Bank Cash Requirements a Capital Error

Lutz, Fla.

EVER since the economic bubble burst, the Federal Reserve has opted for an easy monetary policy — maintaining the size of its balance sheet by buying Treasuries and aiming for low interest rates. Despite this, the money supply of the United States does not appear to be growing.

In fact, by many measures — like MZM, which tracks the liquid money supply in the economy, and M2, which includes deposit and retail money market funds in addition to cash — the money supply is actually shrinking on a year-over-year basis. While in 2005 the Fed stopped publishing its assessment of the broadest money measurement — called M3 — by some estimates that figure is shrinking at the fastest rate since the Great Depression.

Why are the Fed’s efforts failing? Because the nation’s banks are shrinking. At the end of 2008, Federal Deposit Insurance Corporation data showed that the American banks it insured — around 8,000 of them — had $13.84 trillion in assets. At the end of the second quarter of this year, they held a total of $13.22 trillion — a decline of $620 billion.

Fewer assets means fewer loans. From the summer of 2008, just before the financial crisis, to the present, business loans made by American banks declined from $1.49 trillion to $1.175 trillion, a drop of some $315 billion. Mortgages on one-to-four-family homes declined from $2.155 trillion to $1.874 trillion. Over all, the total value of loans in the American banking system has fallen from $7.996 trillion to $7.395 trillion — a drop of $600 billion.

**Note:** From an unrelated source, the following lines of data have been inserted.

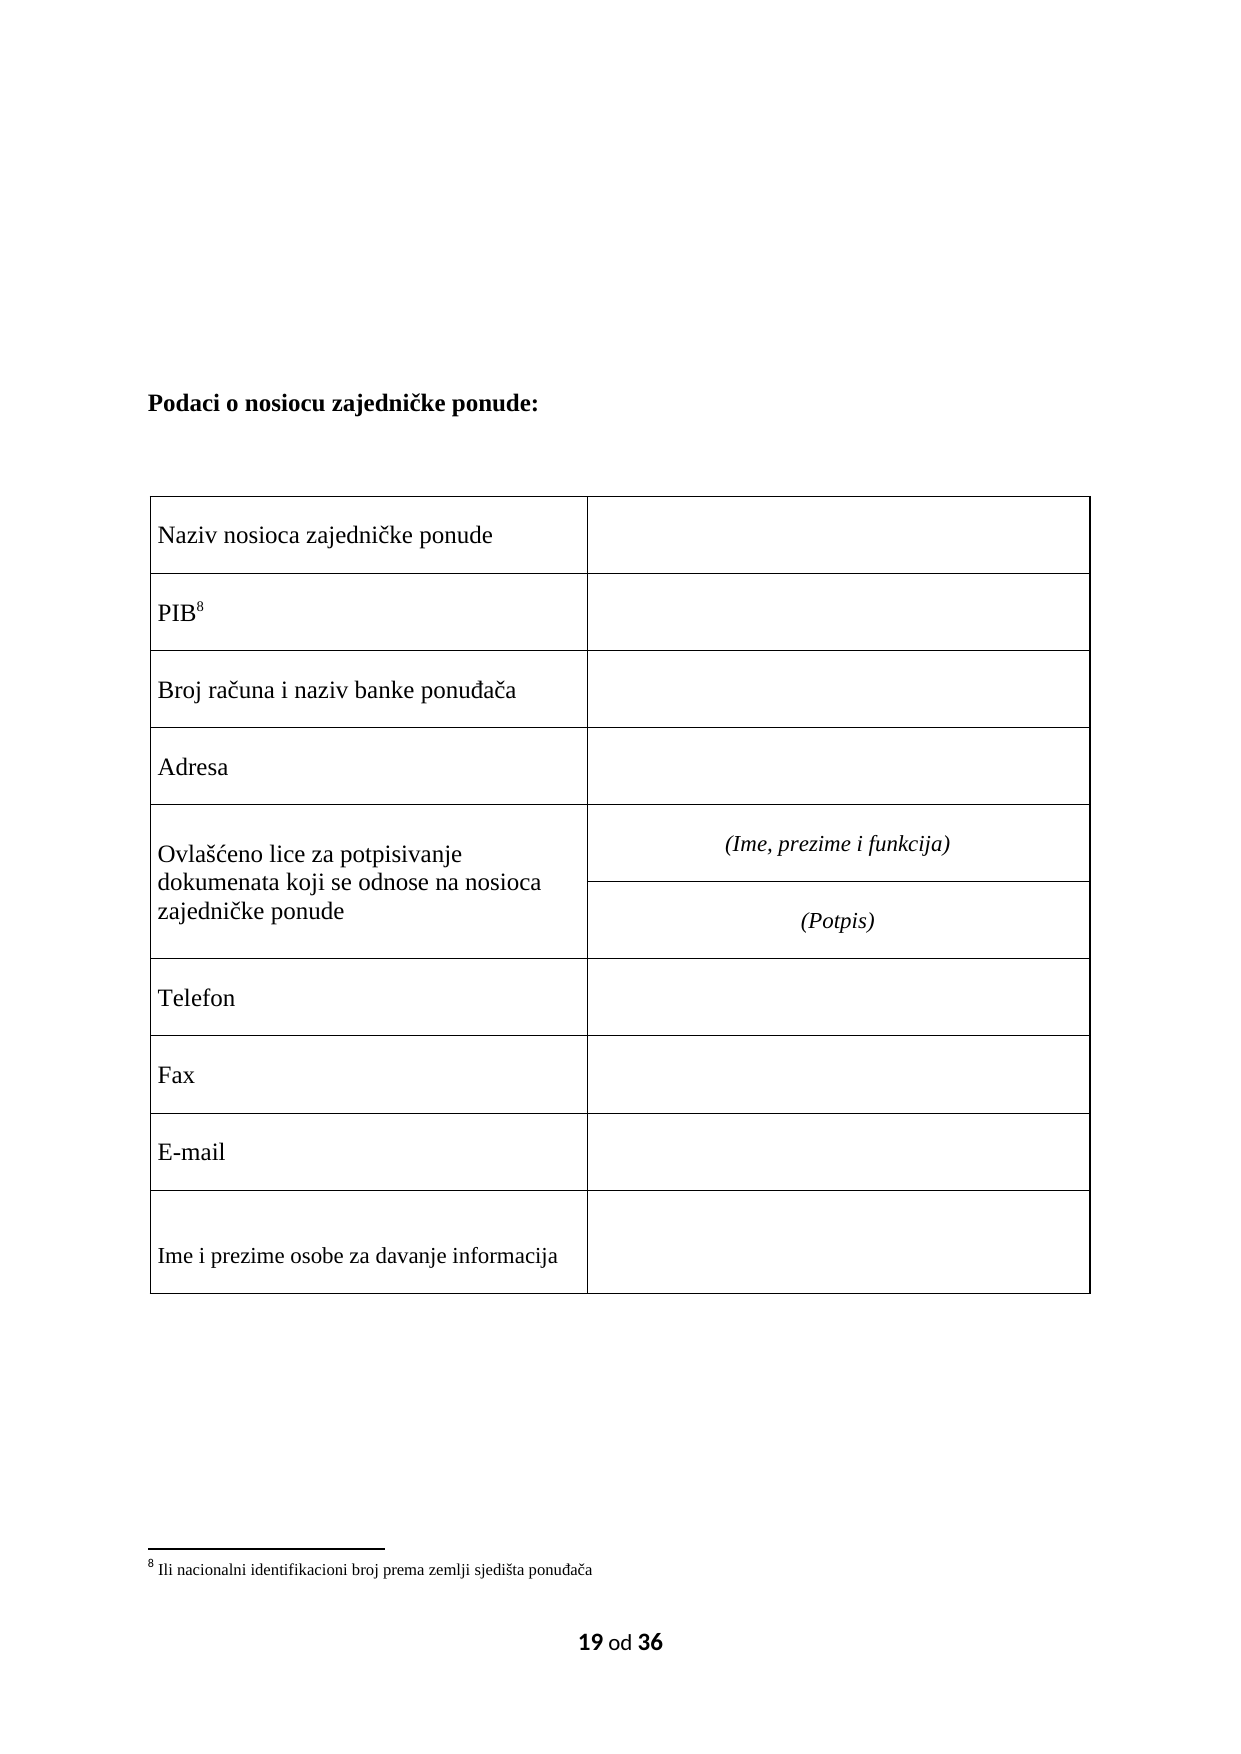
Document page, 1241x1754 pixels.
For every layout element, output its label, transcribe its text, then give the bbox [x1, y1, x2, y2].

table_cell Broj računa i naziv banke ponuđača [151, 651, 587, 727]
table_cell Ovlašćeno lice za potpisivanje dokumenata koji se odnose na nosioca zajedničke ponude [151, 805, 587, 958]
table_header Naziv nosioca zajedničke ponude [151, 497, 587, 573]
table_cell [588, 1114, 1089, 1189]
table_cell [588, 959, 1089, 1035]
table_cell Telefon [151, 959, 587, 1035]
table_cell [588, 1036, 1089, 1112]
table_header [588, 497, 1089, 573]
text Podaci o nosiocu zajedničke ponude: [148, 388, 1093, 417]
table_cell (Potpis) [588, 882, 1089, 958]
table_cell E-mail [151, 1114, 587, 1189]
table_cell Fax [151, 1036, 587, 1112]
table_cell [588, 728, 1089, 804]
table_cell Adresa [151, 728, 587, 804]
table_cell Ime i prezime osobe za davanje informacija [151, 1191, 587, 1293]
table_cell PIB [151, 574, 587, 650]
table_cell [588, 651, 1089, 727]
table_cell [588, 1191, 1089, 1293]
table_cell [588, 574, 1089, 650]
table_cell (Ime, prezime i funkcija) [588, 805, 1089, 881]
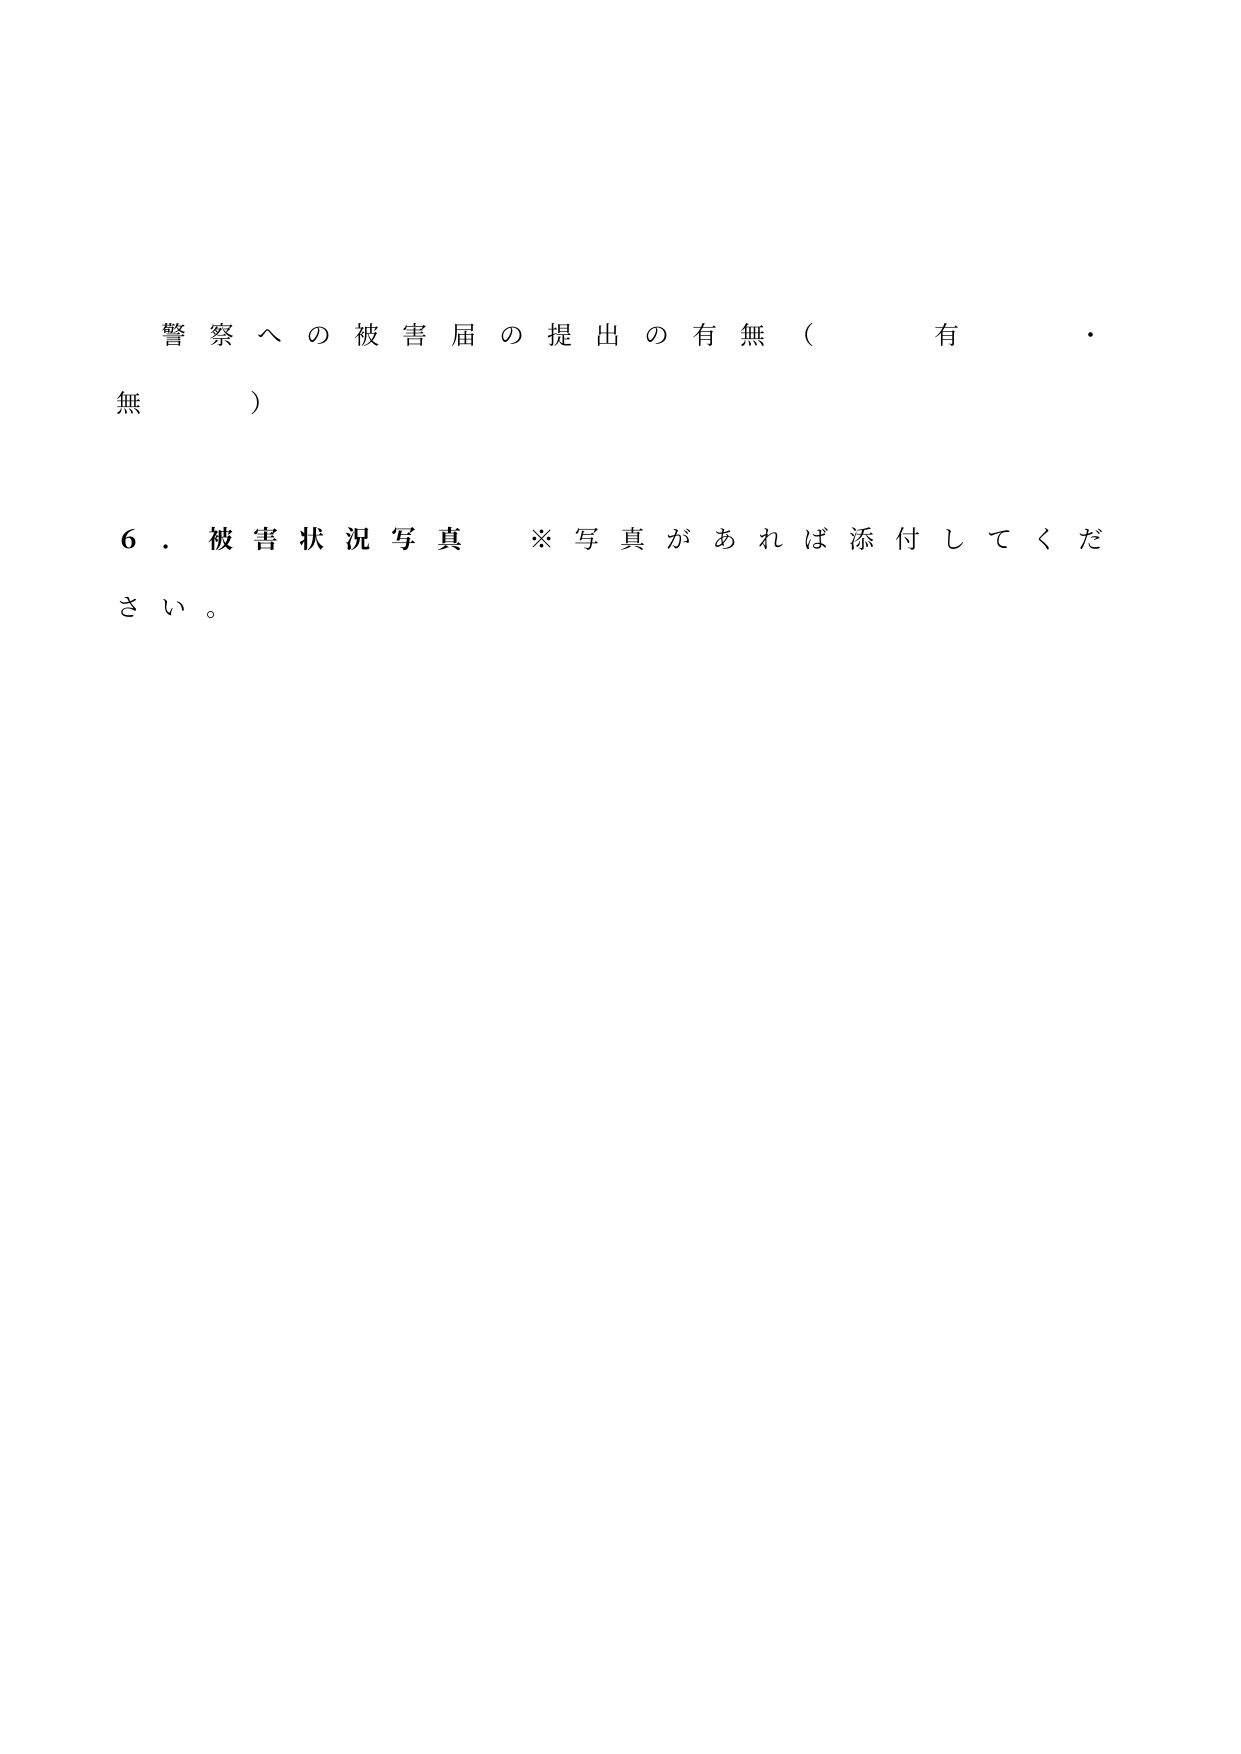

There are many reasons for this. The size of the credit market is smaller today because banks will no longer make risky loans to marginal borrowers. Additionally, commercial companies have seen their cash flows improve because the economy is still growing (albeit too slowly). Therefore, corporations do not need as many bank loans.

However, the main reason bank lending has declined may be that the banks’ capital requirements have increased, and this encourages them not to lend. They certainly don’t have a shortage of capital. The F.D.I.C.’s data shows that the common equity in the banking system — the amount of money invested — as a percentage of all bank assets is now at the same level as it was in 1937. If one calculates what is called the banks’ “capital ratio,” which is done by adding the banks’ reserves and common equity and then dividing by the assets, it appears that the banking system has more capital than at any time since 1934.

Yet banks are sitting on the money rather than getting it out into the economy. Why? Because ever since the collapse, politicians and policymakers have been insisting that risky lending by the banks was the prime culprit, and have demanded that banks build up a cushion of capital to protect the system.

In the past 18 months, in order to meet these demands for higher capital ratios, banks have raised some $192 billion by selling stock — despite declining prices — and attempting to grow earnings. But this has not been enough for the regulators. The banks have also had to shrink their balance sheets — that is, to have fewer loans outstanding.

The trouble with overcapitalizing banks is that when banks cut back on loans, they start a domino effect. When a loan is paid off, money is subtracted from the overall money supply. And while economists can debate whether a growing money supply is necessary for economic growth, it is very unusual for a nation’s economy to grow when its money supply is shrinking.

But this hasn’t stopped regulators, through laws like the Dodd-Frank financial overhaul, and banking agreements like Basel II and III, from demanding ever-higher capital ratios at the banks. And they are doing this at the same time as the new law is restricting some of the financial instruments that banks use to raise capital, like trust-preferred securities, which are a hybrid of equity and debt. In essence, the government has weakened the banks’ access to capital while demanding they increase their capital ratios.

Still another wrinkle is that Congress and regulators have changed the way they measure a bank’s capital. It used to be calculated simply by adding a bank’s common equity to its reserves. Today, however, the authorities use a measure called Tier 1 capital. This is an extraordinarily complex calculation that no longer uses banks’ assets to determine bank capital-to-asset ratios.

Richard X. Bove is the senior vice president of equities research at a brokerage firm.